Two anionic residues in the nicotinic acetylcholine receptor, Asp-152 in the alpha-subunit and Asp-174 in the gamma-subunit or the corresponding Asp-180 in the delta-subunit, are presumed to reside near the two agonist binding sites at the alpha gamma and alpha delta subunit interfaces of the receptor and have been implicated in electrostatic attraction of cationic ligands, Through site-directed mutagenesis and analysis of state changes in the receptor elicited by agonists, we have distinguished the roles of anionic residues in conferring ligand specificity and Ligand-induced state changes. alpha Asp-152 affects agonist and antagonist affinity similarly, whereas gamma Asp-174 and delta Asp-180 primarily affect agonist affinity, Combining charge neutralization on the alpha subunit with that on the gamma and delta subunits shows an additivity in free energy changes for carbamylcholine and d-tubocurarine, suggesting independent contributions of these residues to stabilizing the bound ligands, Since both aromatic and anionic residues stabilize cationic ligands, we substituted tyrosines (Y) for the aspartyl residues.

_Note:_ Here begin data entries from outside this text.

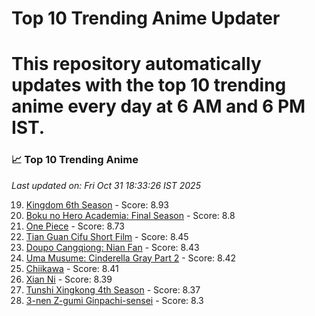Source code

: # Top 10 Trending Anime Updater
# This repository automatically updates with the top 10 trending anime every day at 6 AM and 6 PM IST.

<!-- ANIME_LIST_START -->
### 📈 Top 10 Trending Anime

*Last updated on: Fri Oct 31 18:33:26 IST 2025*

19. [Kingdom 6th Season](https://myanimelist.net/anime/61517) - Score: 8.93
37. [Boku no Hero Academia: Final Season](https://myanimelist.net/anime/60098) - Score: 8.8
54. [One Piece](https://myanimelist.net/anime/21) - Score: 8.73
179. [Tian Guan Cifu Short Film](https://myanimelist.net/anime/60988) - Score: 8.45
187. [Doupo Cangqiong: Nian Fan](https://myanimelist.net/anime/51039) - Score: 8.43
202. [Uma Musume: Cinderella Gray Part 2](https://myanimelist.net/anime/61930) - Score: 8.42
208. [Chiikawa](https://myanimelist.net/anime/50250) - Score: 8.41
220. [Xian Ni](https://myanimelist.net/anime/55809) - Score: 8.39
234. [Tunshi Xingkong 4th Season](https://myanimelist.net/anime/56524) - Score: 8.37
297. [3-nen Z-gumi Ginpachi-sensei](https://myanimelist.net/anime/54757) - Score: 8.3

<!-- ANIME_LIST_END -->
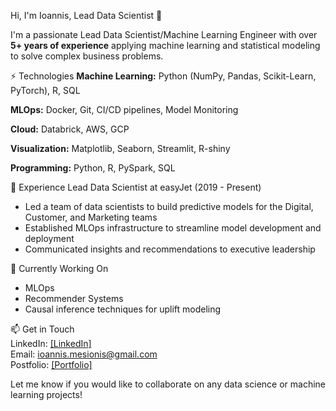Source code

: Hi, I'm Ioannis, Lead Data Scientist 👋

I'm a passionate Lead Data Scientist/Machine Learning Engineer with over **5+ years of experience** applying machine learning and statistical modeling to solve complex business problems.

⚡️ Technologies
**Machine Learning:** Python (NumPy, Pandas, Scikit-Learn, PyTorch), R, SQL

**MLOps:** Docker, Git, CI/CD pipelines, Model Monitoring

**Cloud:** Databrick, AWS, GCP

**Visualization:** Matplotlib, Seaborn, Streamlit, R-shiny

**Programming:** Python, R, PySpark, SQL

💼 Experience
Lead Data Scientist at easyJet (2019 - Present)

- Led a team of data scientists to build predictive models for the Digital, Customer, and Marketing teams
- Established MLOps infrastructure to streamline model development and deployment
- Communicated insights and recommendations to executive leadership

🔭 Currently Working On
- MLOps
- Recommender Systems
- Causal inference techniques for uplift modeling

📫 Get in Touch <br>
LinkedIn: [[LinkedIn]](https://www.linkedin.com/in/ioannis-mesionis/) <br>
Email: ioannis.mesionis@gmail.com <br>
Postfolio: [[Portfolio]](https://ioannismesionis.github.io/) <br>

Let me know if you would like to collaborate on any data science or machine learning projects!
 
<!---
ioannismesionis/ioannismesionis is a ✨ special ✨ repository because its `README.md` (this file) appears on your GitHub profile.
You can click the Preview link to take a look at your changes.
--->
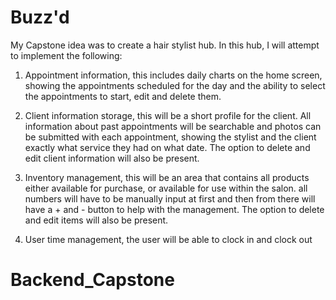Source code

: # Buzz'd
My Capstone idea was to create a hair stylist hub. In this hub, I will attempt to implement the following:

1. Appointment information, this includes daily charts on the home screen, showing the appointments scheduled for the day
and the ability to select the appointments to start, edit and delete them.

2. Client information storage, this will be a short profile for the client. All information about past appointments will be searchable
and photos can be submitted with each appointment, showing the stylist and the client exactly what service they had on what date.
The option to delete and edit client information will also be present.

3. Inventory management, this will be an area that contains all products either available for purchase, or available for use within the salon. all numbers will have to be manually input at first and then from there will have a + and - button to help with the management. 
The option to delete and edit items will also be present.

4. User time management, the user will be able to clock in and clock out
# Backend_Capstone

While the substitution, alpha D152Y reduced the affinities for agonists and antagonists, the gamma D174Y/delta D180Y mutations reduced the affinity for agonist binding, but surprisingly enhanced the affinity for d-tubocurarine. To ascertain whether selective changes in agonist binding stem from the capacity of agonists to form the desensitized state of the receptor, carbamylcholine binding was measured in the presence of an allosteric inhibitor, proadifen, Mutant nAChRs carrying alpha D152Y or gamma D174N/delta D180N show similar reductions in dissociation constants for the desensitized compared with activable receptor state and a similar proadifen concentration dependence, Hence, these mutations influence ligand recognition rather than the capacity of the receptor to desensitize. By contrast, the alpha D200Q mutation diminishes the ratio of dissociation constants for two states and requires higher proadifen concentrations to induce desensitization. Thus, the contributions of alpha Asp-152, gamma/delta Asp-174/180, and alpha Asp-200 in stabilizing ligand binding can be distinguished by the interactions between agonists and allosteric inhibitors.